+++ Input data

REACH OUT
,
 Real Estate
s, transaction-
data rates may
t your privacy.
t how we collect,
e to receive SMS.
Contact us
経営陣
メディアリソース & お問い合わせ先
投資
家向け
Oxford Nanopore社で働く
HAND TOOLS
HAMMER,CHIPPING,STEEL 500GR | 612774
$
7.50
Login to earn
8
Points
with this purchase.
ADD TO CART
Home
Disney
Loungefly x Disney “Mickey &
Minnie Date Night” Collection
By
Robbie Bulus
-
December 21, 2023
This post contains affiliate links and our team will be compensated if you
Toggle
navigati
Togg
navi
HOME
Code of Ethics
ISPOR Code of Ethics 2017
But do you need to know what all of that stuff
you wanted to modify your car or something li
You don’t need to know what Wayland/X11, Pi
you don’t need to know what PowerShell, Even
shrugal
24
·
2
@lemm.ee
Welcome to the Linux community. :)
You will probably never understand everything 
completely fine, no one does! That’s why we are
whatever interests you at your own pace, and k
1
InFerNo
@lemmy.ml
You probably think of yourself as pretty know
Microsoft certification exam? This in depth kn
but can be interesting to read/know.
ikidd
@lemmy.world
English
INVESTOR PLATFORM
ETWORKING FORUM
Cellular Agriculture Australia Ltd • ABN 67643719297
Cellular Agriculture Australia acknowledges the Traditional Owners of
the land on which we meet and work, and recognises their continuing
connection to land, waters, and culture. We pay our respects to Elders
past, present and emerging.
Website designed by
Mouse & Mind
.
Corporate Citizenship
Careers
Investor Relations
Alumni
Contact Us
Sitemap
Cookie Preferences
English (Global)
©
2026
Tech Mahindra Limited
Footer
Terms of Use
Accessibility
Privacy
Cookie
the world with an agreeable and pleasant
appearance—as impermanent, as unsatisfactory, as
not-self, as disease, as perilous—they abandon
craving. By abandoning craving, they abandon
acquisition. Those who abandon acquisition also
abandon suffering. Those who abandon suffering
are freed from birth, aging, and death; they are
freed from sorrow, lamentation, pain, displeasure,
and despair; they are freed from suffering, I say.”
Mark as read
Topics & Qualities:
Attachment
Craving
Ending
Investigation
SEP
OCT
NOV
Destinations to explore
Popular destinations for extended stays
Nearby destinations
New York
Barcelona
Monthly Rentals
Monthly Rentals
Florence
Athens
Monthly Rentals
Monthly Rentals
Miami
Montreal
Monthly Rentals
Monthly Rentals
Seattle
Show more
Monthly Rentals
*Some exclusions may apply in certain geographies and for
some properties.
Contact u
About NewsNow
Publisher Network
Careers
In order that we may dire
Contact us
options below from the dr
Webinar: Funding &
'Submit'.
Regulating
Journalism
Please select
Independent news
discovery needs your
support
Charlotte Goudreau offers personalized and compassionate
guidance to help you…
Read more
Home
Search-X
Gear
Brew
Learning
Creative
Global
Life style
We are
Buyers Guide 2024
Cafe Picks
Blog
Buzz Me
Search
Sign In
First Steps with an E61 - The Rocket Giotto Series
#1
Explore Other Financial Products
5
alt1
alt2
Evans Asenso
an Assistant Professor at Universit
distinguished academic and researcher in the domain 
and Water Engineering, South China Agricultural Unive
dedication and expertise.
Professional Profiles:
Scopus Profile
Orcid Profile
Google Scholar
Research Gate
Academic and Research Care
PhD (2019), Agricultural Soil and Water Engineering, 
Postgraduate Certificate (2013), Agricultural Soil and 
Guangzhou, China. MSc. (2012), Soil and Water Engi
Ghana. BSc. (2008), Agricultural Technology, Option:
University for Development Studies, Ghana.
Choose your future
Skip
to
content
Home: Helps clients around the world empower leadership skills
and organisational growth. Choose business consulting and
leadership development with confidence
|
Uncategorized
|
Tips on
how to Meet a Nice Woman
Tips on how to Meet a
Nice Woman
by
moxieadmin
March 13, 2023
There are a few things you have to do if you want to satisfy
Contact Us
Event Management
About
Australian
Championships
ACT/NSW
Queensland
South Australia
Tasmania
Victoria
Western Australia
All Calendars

++++++

Exercise instructions: Write out every line of the material above, keeping each one exactly as it appears.

Response box:
REACH OUT
,
 Real Estate
s, transaction-
data rates may
t your privacy.
t how we collect,
e to receive SMS.
Contact us
経営陣
メディアリソース & お問い合わせ先
投資
家向け
Oxford Nanopore社で働く
HAND TOOLS
HAMMER,CHIPPING,STEEL 500GR | 612774
$
7.50
Login to earn
8
Points
with this purchase.
ADD TO CART
Home
Disney
Loungefly x Disney “Mickey &
Minnie Date Night” Collection
By
Robbie Bulus
-
December 21, 2023
This post contains affiliate links and our team will be compensated if you
Toggle
navigati
Togg
navi
HOME
Code of Ethics
ISPOR Code of Ethics 2017
But do you need to know what all of that stuff
you wanted to modify your car or something li
You don’t need to know what Wayland/X11, Pi
you don’t need to know what PowerShell, Even
shrugal
24
·
2
@lemm.ee
Welcome to the Linux community. :)
You will probably never understand everything 
completely fine, no one does! That’s why we are
whatever interests you at your own pace, and k
1
InFerNo
@lemmy.ml
You probably think of yourself as pretty know
Microsoft certification exam? This in depth kn
but can be interesting to read/know.
ikidd
@lemmy.world
English
INVESTOR PLATFORM
ETWORKING FORUM
Cellular Agriculture Australia Ltd • ABN 67643719297
Cellular Agriculture Australia acknowledges the Traditional Owners of
the land on which we meet and work, and recognises their continuing
connection to land, waters, and culture. We pay our respects to Elders
past, present and emerging.
Website designed by
Mouse & Mind
.
Corporate Citizenship
Careers
Investor Relations
Alumni
Contact Us
Sitemap
Cookie Preferences
English (Global)
©
2026
Tech Mahindra Limited
Footer
Terms of Use
Accessibility
Privacy
Cookie
the world with an agreeable and pleasant
appearance—as impermanent, as unsatisfactory, as
not-self, as disease, as perilous—they abandon
craving. By abandoning craving, they abandon
acquisition. Those who abandon acquisition also
abandon suffering. Those who abandon suffering
are freed from birth, aging, and death; they are
freed from sorrow, lamentation, pain, displeasure,
and despair; they are freed from suffering, I say.”
Mark as read
Topics & Qualities:
Attachment
Craving
Ending
Investigation
SEP
OCT
NOV
Destinations to explore
Popular destinations for extended stays
Nearby destinations
New York
Barcelona
Monthly Rentals
Monthly Rentals
Florence
Athens
Monthly Rentals
Monthly Rentals
Miami
Montreal
Monthly Rentals
Monthly Rentals
Seattle
Show more
Monthly Rentals
*Some exclusions may apply in certain geographies and for
some properties.
Contact u
About NewsNow
Publisher Network
Careers
In order that we may dire
Contact us
options below from the dr
Webinar: Funding &
'Submit'.
Regulating
Journalism
Please select
Independent news
discovery needs your
support
Charlotte Goudreau offers personalized and compassionate
guidance to help you…
Read more
Home
Search-X
Gear
Brew
Learning
Creative
Global
Life style
We are
Buyers Guide 2024
Cafe Picks
Blog
Buzz Me
Search
Sign In
First Steps with an E61 - The Rocket Giotto Series
#1
Explore Other Financial Products
5
alt1
alt2
Evans Asenso
an Assistant Professor at Universit
distinguished academic and researcher in the domain 
and Water Engineering, South China Agricultural Unive
dedication and expertise.
Professional Profiles:
Scopus Profile
Orcid Profile
Google Scholar
Research Gate
Academic and Research Care
PhD (2019), Agricultural Soil and Water Engineering, 
Postgraduate Certificate (2013), Agricultural Soil and 
Guangzhou, China. MSc. (2012), Soil and Water Engi
Ghana. BSc. (2008), Agricultural Technology, Option:
University for Development Studies, Ghana.
Choose your future
Skip
to
content
Home: Helps clients around the world empower leadership skills
and organisational growth. Choose business consulting and
leadership development with confidence
|
Uncategorized
|
Tips on
how to Meet a Nice Woman
Tips on how to Meet a
Nice Woman
by
moxieadmin
March 13, 2023
There are a few things you have to do if you want to satisfy
Contact Us
Event Management
About
Australian
Championships
ACT/NSW
Queensland
South Australia
Tasmania
Victoria
Western Australia
All Calendars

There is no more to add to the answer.